We looked at convnets last time to deal with picture data, and found it valuable for extracting local features and building modular and efficient data representations.  We can make use of these features by considering our text sequence to be something like a stream of time flowing forwards.  We'll find later that RNN's are generally better at text tasks, but small 1D convnets can perform better and more quickly for simple tasks.

Whereas previously we were considering patches of an image with our convnets, now we are looking at subsequences of our sequences.  These layers will help to recognize local patterns of a larger sentence.  For example, in the ideal, a window of size three should be able to learn words or word fragments of length three or less, and should be able to recognize that pattern anywhere else in the sequence.

In [None]:
#We'll implement a new model for comparison down here.
max_features = 10000
max_len = 50

(x_train, y_train), (x_test, y_test) = imdb.load_data(num_words = max_features)

x_train = preprocessing.sequence.pad_sequences(x_train, maxlen = max_len)
x_test = preprocessing.sequence.pad_sequences(x_test, maxlen = max_len)

In [None]:
cnn = Sequential()
cnn.add(Embedding(max_features, 128, input_length = max_len))
cnn.add(Conv1D(32, 7, activation = 'relu')) #Note the different window size here, we can afford a large one now at 7
cnn.add(MaxPooling1D(5))
cnn.add(Conv1D(32, 7, activation = 'relu'))
cnn.add(GlobalMaxPooling1D())
cnn.add(Dense(1))

cnn.summary()

Model: "sequential_3"
_________________________________________________________________
Layer (type)                 Output Shape              Param #   
embedding_3 (Embedding)      (None, 50, 128)           1280000   
_________________________________________________________________
conv1d_3 (Conv1D)            (None, 44, 32)            28704     
_________________________________________________________________
max_pooling1d_2 (MaxPooling1 (None, 8, 32)             0         
_________________________________________________________________
conv1d_4 (Conv1D)            (None, 2, 32)             7200      
_________________________________________________________________
global_max_pooling1d_2 (Glob (None, 32)                0         
_________________________________________________________________
dense_3 (Dense)              (None, 1)                 33        
Total params: 1,315,937
Trainable params: 1,315,937
Non-trainable params: 0
____________________________________________

In [None]:
cnn.compile(optimizer = adam(lr=1e-4), loss = 'binary_crossentropy', metrics = ['accuracy'])
cnn.fit(x_train, y_train, epochs = 8, batch_size = 128, validation_split = 0.2)

  "Converting sparse IndexedSlices to a dense Tensor of unknown shape. "

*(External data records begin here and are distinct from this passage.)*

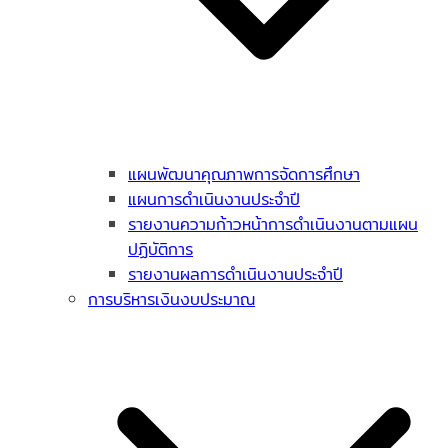
แผนพัฒนาคุณภาพการจัดการศึกษา
แผนการดำเนินงานประจำปี
รายงานความก้าวหน้าการดำเนินงานตามแผน
ปฏิบัติการ
รายงานผลการดำเนินงานประจำปี
การบริหารเงินงบประมาณ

Train on 20000 samples, validate on 5000 samples
Epoch 1/8
Epoch 2/8
Epoch 3/8
Epoch 4/8
Epoch 5/8
Epoch 6/8
Epoch 7/8
Epoch 8/8


<keras.callbacks.callbacks.History at 0x7f1dc0cffdd8>

In [None]:
test_loss, test_acc = cnn.evaluate(x_test, y_test)

print(test_acc)

0.7619600296020508


So we got about a 3% absolute improvement for what seems like a fairly significant increase in complexity.  WHat are the lessons here?

1) We can move away from default settings, and often should.  I encourage you to try to run this notebook with a default learning rate.  This is also a hard problem, don't be discouraged by the low accuracy we're getting.

2) CNN's may give us a local sense of information, but we lose this beyond the window.  RNN will alleviate this to a degree.

3) We did not try regularization, which may have helped us bridge the accuracy gap.